## Extract provided

Anybody been hunting the WMA since it opened today? Everything was super quiet where I was. No shots heard and I didn't see anything of interest.


----------



## PappyHoel (Nov 13, 2013)

whitetailhuntress21 said:


> Anybody been hunting the WMA since it opened today? Everything was super quiet where I was. No shots heard and I didn't see anything of interest.



They have a live from the tree thread going.  I don't think they saw a lot today.  Have you found any rubs or scrapes?


----------



## Luke0927 (Nov 13, 2013)

Might as well make yellow acorns legal up here.........


----------



## GA DAWG (Nov 13, 2013)

You mean they ain't?


----------



## River Rambler (Nov 24, 2013)

*Dawson report*

Any reports from today? Lots of shooting this morning at first light, then it died. Didn't see a thing all day.

Bucks starting rub...finally!


----------



## cetaws6 (Nov 24, 2013)

Just started to see some rubs around me this weekend have jumped 2 bucks going out on the main rd. Seen one Saturday morning was a buck and he was moving to fast to do anything. Crazy thing I haven't seen a doe yet


----------



## Makeithappen01 (Nov 25, 2013)

Hunting behind the house today have not seen a deer yet.Just a few turkeys


----------



## NorthGaBowhunter (Nov 25, 2013)

I was off all last week seen just a couple deer, 1 lousey 6 pointer under my stand was the highlights of the week. maybe this weekend will pay off. good luck fellas


----------



## GA DAWG (Nov 26, 2013)

Yall know how many was killed on the Forest last hunt don't ya??? A whopping 3. Never have I ever saw only 3 killed on that hunt. Usually a rut hunt. Maybe we ain't gonna see no real rut this yr.


----------



## Makeithappen01 (Nov 26, 2013)

Im going behind the house in the morning just hope to see some chasing.I will let yall know.

## Given records
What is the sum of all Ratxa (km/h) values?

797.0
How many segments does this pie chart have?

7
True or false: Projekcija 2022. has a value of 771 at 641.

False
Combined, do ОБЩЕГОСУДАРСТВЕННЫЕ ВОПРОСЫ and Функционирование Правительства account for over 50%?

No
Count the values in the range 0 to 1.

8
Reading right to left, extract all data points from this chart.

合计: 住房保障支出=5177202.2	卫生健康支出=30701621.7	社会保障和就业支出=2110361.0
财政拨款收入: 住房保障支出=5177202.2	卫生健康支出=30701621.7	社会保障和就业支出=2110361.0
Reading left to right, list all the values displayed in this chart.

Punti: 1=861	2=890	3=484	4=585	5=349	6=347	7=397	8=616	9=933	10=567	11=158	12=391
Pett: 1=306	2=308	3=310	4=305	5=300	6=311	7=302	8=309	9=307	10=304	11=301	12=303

## To-do item
Continue the deer hunting forum thread from its last post.

## Response to this exercise
----------



## Makeithappen01 (Nov 27, 2013)

To windy for me


----------



## 2-shot (Nov 27, 2013)

Them 3 killed on the forest were the only ones left after last yr's massacre


----------



## GA DAWG (Nov 27, 2013)

I rode around huntin this eve. Er I mean rode around through dawson co. Saw none.


----------



## Makeithappen01 (Nov 28, 2013)

So far spike and small buck chasing some does.No big ones yet


----------



## GA DAWG (Nov 28, 2013)

I can't figure em out. The does are in groups like they usually are in late Jan. Its odd. In north Forsyth anyhow.


----------



## Makeithappen01 (Nov 29, 2013)

Usually there chasing like crazy this week.As I type spike is behind me first thing I've saw this mornin.Been strange here this year IDK


----------



## PappyHoel (Nov 29, 2013)

Y'all better be in the woods rut is on now!


----------



## superman1275 (Dec 2, 2013)

Hunters safety course is going to be hosted at Sunny Side Church  2510 east cherokee dr Woodstock Ga. It is this Saturday December 7th and will be starting at 8AM and end at 5PM Lunch will be provided by Sunnyside Church. You can get your study material at Excalibur arms. 3800 Holly Springs PRKWY. Canton Ga. All ages are welcome!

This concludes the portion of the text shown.